1917 Tonaharp (Modified) Hawaiian Guitar

The Tonaharp exists in two versions and both were intended for the Hawaiian, lap-slide player. This is the first version and in its original form -- with 17 strings spread-out in "chord banks" -- it was, to put it mildly, inconvenient for the average musician to use. So, after shoring-up the damaged bits on this one, I decided to make use of its current condition (down one tuner which was broken) and made it into a double-neck Hawaiian guitar -- or, rather, more like a double-neck Hawaiian mandolin, as each bank of strings is four-course and doubled.

The "bass" side uses octave mandolin strings (46w-14) and I've tuned it either EBEB low to high or GDGB and the "treble" side uses mandolin strings (32w-9) and I've tuned it either CGCG or DADF#. An enterprising player can figure out just about any format or stringing depending on how he or she slots the nut and saddle, but I liked the simplification of this instrument into two "necks."
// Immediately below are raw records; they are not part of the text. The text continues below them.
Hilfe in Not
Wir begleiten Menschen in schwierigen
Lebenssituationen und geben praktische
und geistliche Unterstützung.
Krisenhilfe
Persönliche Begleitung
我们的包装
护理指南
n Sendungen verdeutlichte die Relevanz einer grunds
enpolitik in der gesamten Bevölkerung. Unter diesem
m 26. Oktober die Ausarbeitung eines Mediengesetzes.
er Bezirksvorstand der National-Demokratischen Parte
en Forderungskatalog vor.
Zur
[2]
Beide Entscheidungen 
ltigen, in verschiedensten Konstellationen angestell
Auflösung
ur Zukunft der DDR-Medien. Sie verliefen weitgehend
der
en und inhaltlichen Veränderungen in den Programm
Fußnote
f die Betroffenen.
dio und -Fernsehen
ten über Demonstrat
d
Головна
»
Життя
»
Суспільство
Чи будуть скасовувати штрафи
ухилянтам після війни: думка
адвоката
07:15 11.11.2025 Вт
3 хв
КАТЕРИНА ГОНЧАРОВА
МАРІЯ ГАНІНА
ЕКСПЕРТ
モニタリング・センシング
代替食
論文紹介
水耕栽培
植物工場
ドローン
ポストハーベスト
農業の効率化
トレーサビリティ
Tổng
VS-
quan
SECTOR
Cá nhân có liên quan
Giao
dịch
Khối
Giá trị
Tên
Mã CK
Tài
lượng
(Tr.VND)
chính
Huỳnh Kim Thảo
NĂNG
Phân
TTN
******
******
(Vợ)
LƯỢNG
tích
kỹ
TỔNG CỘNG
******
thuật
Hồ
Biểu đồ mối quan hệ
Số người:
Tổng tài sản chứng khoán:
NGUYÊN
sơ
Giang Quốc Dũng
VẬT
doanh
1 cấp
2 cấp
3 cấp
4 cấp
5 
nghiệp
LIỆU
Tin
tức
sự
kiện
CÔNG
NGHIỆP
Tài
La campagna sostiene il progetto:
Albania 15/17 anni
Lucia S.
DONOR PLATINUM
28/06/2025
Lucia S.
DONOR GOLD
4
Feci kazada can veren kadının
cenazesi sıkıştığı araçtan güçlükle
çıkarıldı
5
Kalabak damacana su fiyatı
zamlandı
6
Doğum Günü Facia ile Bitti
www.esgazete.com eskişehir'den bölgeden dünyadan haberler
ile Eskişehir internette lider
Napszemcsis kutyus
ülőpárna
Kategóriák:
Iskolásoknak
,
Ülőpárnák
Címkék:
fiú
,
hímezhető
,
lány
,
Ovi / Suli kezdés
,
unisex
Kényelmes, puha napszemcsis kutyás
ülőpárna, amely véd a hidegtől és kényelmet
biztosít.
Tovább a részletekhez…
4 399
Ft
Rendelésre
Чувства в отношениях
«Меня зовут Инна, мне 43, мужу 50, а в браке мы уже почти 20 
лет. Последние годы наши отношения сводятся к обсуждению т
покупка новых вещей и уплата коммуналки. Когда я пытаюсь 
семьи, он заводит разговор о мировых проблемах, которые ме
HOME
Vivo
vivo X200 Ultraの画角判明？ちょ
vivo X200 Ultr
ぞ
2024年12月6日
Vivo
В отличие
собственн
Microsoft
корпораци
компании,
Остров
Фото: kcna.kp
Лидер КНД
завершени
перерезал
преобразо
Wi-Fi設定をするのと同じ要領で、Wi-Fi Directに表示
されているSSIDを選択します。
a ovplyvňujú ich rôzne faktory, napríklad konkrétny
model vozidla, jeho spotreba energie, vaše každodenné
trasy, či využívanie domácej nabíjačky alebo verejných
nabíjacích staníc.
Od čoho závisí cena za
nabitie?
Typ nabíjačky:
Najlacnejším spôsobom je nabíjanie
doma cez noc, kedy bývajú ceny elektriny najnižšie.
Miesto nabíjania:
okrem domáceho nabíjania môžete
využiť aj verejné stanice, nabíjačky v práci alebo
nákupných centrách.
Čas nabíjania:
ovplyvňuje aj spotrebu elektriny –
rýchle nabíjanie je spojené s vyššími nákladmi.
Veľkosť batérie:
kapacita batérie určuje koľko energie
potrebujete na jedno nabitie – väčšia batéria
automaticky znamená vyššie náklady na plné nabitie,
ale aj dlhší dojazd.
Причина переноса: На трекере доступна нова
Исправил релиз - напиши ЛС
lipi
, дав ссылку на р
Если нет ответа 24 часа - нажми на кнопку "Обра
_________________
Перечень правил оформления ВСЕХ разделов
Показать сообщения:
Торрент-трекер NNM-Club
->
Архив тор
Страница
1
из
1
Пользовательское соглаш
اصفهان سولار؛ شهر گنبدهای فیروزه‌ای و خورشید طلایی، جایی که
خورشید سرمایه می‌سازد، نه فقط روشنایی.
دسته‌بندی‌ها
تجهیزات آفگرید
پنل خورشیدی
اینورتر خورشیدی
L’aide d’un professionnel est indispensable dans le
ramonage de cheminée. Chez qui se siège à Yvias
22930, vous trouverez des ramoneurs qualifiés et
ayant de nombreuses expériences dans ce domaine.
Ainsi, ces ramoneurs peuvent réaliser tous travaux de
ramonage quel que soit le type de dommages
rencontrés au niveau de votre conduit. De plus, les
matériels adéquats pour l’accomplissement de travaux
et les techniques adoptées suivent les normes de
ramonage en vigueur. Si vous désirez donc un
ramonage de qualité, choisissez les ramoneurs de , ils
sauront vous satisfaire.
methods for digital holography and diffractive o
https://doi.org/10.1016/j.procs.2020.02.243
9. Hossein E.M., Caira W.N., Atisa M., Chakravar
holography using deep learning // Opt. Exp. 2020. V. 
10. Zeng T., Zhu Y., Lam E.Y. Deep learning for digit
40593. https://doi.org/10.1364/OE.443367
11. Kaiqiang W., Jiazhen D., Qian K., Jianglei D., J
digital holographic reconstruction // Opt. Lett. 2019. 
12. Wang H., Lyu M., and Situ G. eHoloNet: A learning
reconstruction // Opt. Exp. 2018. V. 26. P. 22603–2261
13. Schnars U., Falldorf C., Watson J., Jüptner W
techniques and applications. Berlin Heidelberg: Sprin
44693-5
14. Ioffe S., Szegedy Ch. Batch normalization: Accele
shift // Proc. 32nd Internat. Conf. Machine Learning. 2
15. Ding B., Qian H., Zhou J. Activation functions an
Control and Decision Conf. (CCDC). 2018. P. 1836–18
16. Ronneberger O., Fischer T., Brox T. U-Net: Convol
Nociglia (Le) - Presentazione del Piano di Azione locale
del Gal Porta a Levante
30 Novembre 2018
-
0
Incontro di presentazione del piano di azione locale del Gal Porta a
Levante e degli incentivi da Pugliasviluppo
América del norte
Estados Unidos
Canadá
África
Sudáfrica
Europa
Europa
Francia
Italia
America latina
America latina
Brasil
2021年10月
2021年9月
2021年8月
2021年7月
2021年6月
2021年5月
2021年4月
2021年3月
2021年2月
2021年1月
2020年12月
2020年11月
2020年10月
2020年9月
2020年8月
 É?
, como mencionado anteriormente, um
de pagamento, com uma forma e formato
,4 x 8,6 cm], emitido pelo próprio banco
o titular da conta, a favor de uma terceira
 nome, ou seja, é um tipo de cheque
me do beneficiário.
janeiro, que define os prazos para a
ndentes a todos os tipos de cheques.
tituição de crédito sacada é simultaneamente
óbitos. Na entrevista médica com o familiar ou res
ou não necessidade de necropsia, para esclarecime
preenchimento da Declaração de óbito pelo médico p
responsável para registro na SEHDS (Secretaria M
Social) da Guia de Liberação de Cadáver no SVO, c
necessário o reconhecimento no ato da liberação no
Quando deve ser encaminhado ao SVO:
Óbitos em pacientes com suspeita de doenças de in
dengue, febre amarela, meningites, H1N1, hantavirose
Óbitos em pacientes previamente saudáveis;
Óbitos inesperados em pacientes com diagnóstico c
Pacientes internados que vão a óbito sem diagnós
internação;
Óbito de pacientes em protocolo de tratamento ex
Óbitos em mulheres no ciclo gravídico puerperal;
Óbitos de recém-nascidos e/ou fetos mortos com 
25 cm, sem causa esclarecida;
Construction-wise, it's basically like a ladder-braced guitar but without a waist. It has a thin, mandola/octave mandolin depth and there's a giant support beam that runs from the neck block to the endblock inside (to counteract all that tension). It has a 22" scale and the neck is actually straight, so someone of a crazy mind could, theoretically, modify it to be used "Spanish" style, but the neck itself is pretty giant and wouldn't lend itself to regular, fretted play.

I'm pretty sure that this was made by Regal or Lyon & Healy for the sellers who hocked this instrument (Boswell and Wilber in Schenectady, NY), as the construction details, materials, purfling choices, and whatnot are close to instruments made/sold by those brands at the time -- and Regal often made for Lyon & Healy, too, to confuse matters. Failing that, I would expect it to have been made by Harmony -- all in Chicago.

My repairs included regluing the headstock seams at the top (where they'd come loose), a new rosewood nut (to replace an original which also had "wings" but was damaged and shorter), modification of the bridge, replacement of a big section of binding on the top, various crack and seam repairs to the sides and back, and whatever other minor stuff needed doing.

The original bridge is ebonized maple and I re-ebonized the top edge after modifying it for the new stringing.

Three modified mandolin tailpiece secure the strings and I've added muting-foam to cut down on random overtones.

The top is solid spruce while the back and sides are solid birch painted in a "faux rosewood" look.

This section on the treble top-edge has replacement binding and some fill to make-up for mucked-up purfling.

The neck looks like it was reglued in the past ( a good job). You can see a little "pucker" in the side, here, which has been shored-up via filling/gluing it. There's also a tiny nail (hee hee) next to the heel that doesn't do anything structurally (I pulled it out to see), but I put it back in because I thought it was funny.

There's a longer, more-ugly "pucker" over here that has been addressed in the same way. They're both stable.

There are three hairline cracks on the back "lower bout" and all are glued and good to go.